Stored items from a collection
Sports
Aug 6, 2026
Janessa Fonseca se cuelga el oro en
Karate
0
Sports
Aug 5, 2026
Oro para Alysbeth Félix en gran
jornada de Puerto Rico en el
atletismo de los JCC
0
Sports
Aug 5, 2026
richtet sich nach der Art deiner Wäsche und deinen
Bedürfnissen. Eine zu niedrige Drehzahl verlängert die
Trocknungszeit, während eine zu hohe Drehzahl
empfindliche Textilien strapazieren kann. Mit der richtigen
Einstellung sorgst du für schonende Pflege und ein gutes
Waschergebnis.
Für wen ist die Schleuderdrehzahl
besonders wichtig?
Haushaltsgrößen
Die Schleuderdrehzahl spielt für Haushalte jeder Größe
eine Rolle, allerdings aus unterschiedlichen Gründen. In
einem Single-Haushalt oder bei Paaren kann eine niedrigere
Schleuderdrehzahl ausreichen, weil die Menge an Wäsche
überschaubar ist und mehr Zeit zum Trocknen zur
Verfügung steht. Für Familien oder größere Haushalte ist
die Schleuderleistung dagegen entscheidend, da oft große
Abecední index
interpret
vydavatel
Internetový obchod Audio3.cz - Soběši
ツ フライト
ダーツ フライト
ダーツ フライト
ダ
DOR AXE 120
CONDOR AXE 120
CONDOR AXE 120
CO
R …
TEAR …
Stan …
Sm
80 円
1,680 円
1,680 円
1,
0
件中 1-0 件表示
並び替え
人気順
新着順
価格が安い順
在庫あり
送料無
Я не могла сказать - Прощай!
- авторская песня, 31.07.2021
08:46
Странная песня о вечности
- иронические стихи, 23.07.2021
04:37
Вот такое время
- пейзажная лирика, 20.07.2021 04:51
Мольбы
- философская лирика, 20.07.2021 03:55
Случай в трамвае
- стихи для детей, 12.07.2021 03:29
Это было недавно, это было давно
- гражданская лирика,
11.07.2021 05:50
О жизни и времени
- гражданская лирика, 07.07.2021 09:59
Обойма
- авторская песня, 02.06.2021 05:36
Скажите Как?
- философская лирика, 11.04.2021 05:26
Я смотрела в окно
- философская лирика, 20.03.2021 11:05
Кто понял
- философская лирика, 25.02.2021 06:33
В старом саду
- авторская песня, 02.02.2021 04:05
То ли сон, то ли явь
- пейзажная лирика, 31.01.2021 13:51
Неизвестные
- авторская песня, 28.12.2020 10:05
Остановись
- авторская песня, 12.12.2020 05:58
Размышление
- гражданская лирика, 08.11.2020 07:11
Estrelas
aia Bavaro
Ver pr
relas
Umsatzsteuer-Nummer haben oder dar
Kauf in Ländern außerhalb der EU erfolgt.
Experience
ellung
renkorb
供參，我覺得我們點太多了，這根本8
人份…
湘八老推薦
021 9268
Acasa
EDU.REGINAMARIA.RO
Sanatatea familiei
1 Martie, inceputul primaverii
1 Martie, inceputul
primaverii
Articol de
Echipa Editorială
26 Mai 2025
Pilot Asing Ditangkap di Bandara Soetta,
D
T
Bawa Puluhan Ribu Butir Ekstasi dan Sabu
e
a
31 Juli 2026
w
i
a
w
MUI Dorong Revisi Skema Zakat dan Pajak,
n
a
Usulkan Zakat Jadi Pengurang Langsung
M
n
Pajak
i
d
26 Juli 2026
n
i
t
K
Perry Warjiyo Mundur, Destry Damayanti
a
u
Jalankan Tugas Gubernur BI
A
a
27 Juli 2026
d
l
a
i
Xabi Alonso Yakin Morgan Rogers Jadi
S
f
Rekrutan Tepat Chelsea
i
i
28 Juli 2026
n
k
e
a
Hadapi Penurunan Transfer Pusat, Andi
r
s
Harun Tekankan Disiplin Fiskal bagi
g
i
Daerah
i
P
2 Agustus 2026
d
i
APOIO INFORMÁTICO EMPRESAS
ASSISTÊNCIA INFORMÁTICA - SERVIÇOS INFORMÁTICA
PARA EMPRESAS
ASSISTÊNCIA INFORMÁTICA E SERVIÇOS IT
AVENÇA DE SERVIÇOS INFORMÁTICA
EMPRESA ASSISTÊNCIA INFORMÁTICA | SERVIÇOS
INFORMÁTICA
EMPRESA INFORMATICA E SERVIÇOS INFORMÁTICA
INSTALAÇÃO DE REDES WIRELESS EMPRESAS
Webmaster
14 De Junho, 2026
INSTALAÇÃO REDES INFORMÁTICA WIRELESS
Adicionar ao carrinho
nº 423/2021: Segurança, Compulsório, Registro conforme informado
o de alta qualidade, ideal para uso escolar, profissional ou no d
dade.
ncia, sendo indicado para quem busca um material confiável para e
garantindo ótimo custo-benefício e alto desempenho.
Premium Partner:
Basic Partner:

EXERCISE GOAL: Reproduce every line of text from the material above, character for character and in the same order.

YOUR RESPONSE:
Sports
Aug 6, 2026
Janessa Fonseca se cuelga el oro en
Karate
0
Sports
Aug 5, 2026
Oro para Alysbeth Félix en gran
jornada de Puerto Rico en el
atletismo de los JCC
0
Sports
Aug 5, 2026
richtet sich nach der Art deiner Wäsche und deinen
Bedürfnissen. Eine zu niedrige Drehzahl verlängert die
Trocknungszeit, während eine zu hohe Drehzahl
empfindliche Textilien strapazieren kann. Mit der richtigen
Einstellung sorgst du für schonende Pflege und ein gutes
Waschergebnis.
Für wen ist die Schleuderdrehzahl
besonders wichtig?
Haushaltsgrößen
Die Schleuderdrehzahl spielt für Haushalte jeder Größe
eine Rolle, allerdings aus unterschiedlichen Gründen. In
einem Single-Haushalt oder bei Paaren kann eine niedrigere
Schleuderdrehzahl ausreichen, weil die Menge an Wäsche
überschaubar ist und mehr Zeit zum Trocknen zur
Verfügung steht. Für Familien oder größere Haushalte ist
die Schleuderleistung dagegen entscheidend, da oft große
Abecední index
interpret
vydavatel
Internetový obchod Audio3.cz - Soběši
ツ フライト
ダーツ フライト
ダーツ フライト
ダ
DOR AXE 120
CONDOR AXE 120
CONDOR AXE 120
CO
R …
TEAR …
Stan …
Sm
80 円
1,680 円
1,680 円
1,
0
件中 1-0 件表示
並び替え
人気順
新着順
価格が安い順
在庫あり
送料無
Я не могла сказать - Прощай!
- авторская песня, 31.07.2021
08:46
Странная песня о вечности
- иронические стихи, 23.07.2021
04:37
Вот такое время
- пейзажная лирика, 20.07.2021 04:51
Мольбы
- философская лирика, 20.07.2021 03:55
Случай в трамвае
- стихи для детей, 12.07.2021 03:29
Это было недавно, это было давно
- гражданская лирика,
11.07.2021 05:50
О жизни и времени
- гражданская лирика, 07.07.2021 09:59
Обойма
- авторская песня, 02.06.2021 05:36
Скажите Как?
- философская лирика, 11.04.2021 05:26
Я смотрела в окно
- философская лирика, 20.03.2021 11:05
Кто понял
- философская лирика, 25.02.2021 06:33
В старом саду
- авторская песня, 02.02.2021 04:05
То ли сон, то ли явь
- пейзажная лирика, 31.01.2021 13:51
Неизвестные
- авторская песня, 28.12.2020 10:05
Остановись
- авторская песня, 12.12.2020 05:58
Размышление
- гражданская лирика, 08.11.2020 07:11
Estrelas
aia Bavaro
Ver pr
relas
Umsatzsteuer-Nummer haben oder dar
Kauf in Ländern außerhalb der EU erfolgt.
Experience
ellung
renkorb
供參，我覺得我們點太多了，這根本8
人份…
湘八老推薦
021 9268
Acasa
EDU.REGINAMARIA.RO
Sanatatea familiei
1 Martie, inceputul primaverii
1 Martie, inceputul
primaverii
Articol de
Echipa Editorială
26 Mai 2025
Pilot Asing Ditangkap di Bandara Soetta,
D
T
Bawa Puluhan Ribu Butir Ekstasi dan Sabu
e
a
31 Juli 2026
w
i
a
w
MUI Dorong Revisi Skema Zakat dan Pajak,
n
a
Usulkan Zakat Jadi Pengurang Langsung
M
n
Pajak
i
d
26 Juli 2026
n
i
t
K
Perry Warjiyo Mundur, Destry Damayanti
a
u
Jalankan Tugas Gubernur BI
A
a
27 Juli 2026
d
l
a
i
Xabi Alonso Yakin Morgan Rogers Jadi
S
f
Rekrutan Tepat Chelsea
i
i
28 Juli 2026
n
k
e
a
Hadapi Penurunan Transfer Pusat, Andi
r
s
Harun Tekankan Disiplin Fiskal bagi
g
i
Daerah
i
P
2 Agustus 2026
d
i
APOIO INFORMÁTICO EMPRESAS
ASSISTÊNCIA INFORMÁTICA - SERVIÇOS INFORMÁTICA
PARA EMPRESAS
ASSISTÊNCIA INFORMÁTICA E SERVIÇOS IT
AVENÇA DE SERVIÇOS INFORMÁTICA
EMPRESA ASSISTÊNCIA INFORMÁTICA | SERVIÇOS
INFORMÁTICA
EMPRESA INFORMATICA E SERVIÇOS INFORMÁTICA
INSTALAÇÃO DE REDES WIRELESS EMPRESAS
Webmaster
14 De Junho, 2026
INSTALAÇÃO REDES INFORMÁTICA WIRELESS
Adicionar ao carrinho
nº 423/2021: Segurança, Compulsório, Registro conforme informado
o de alta qualidade, ideal para uso escolar, profissional ou no d
dade.
ncia, sendo indicado para quem busca um material confiável para e
garantindo ótimo custo-benefício e alto desempenho.
Premium Partner:
Basic Partner:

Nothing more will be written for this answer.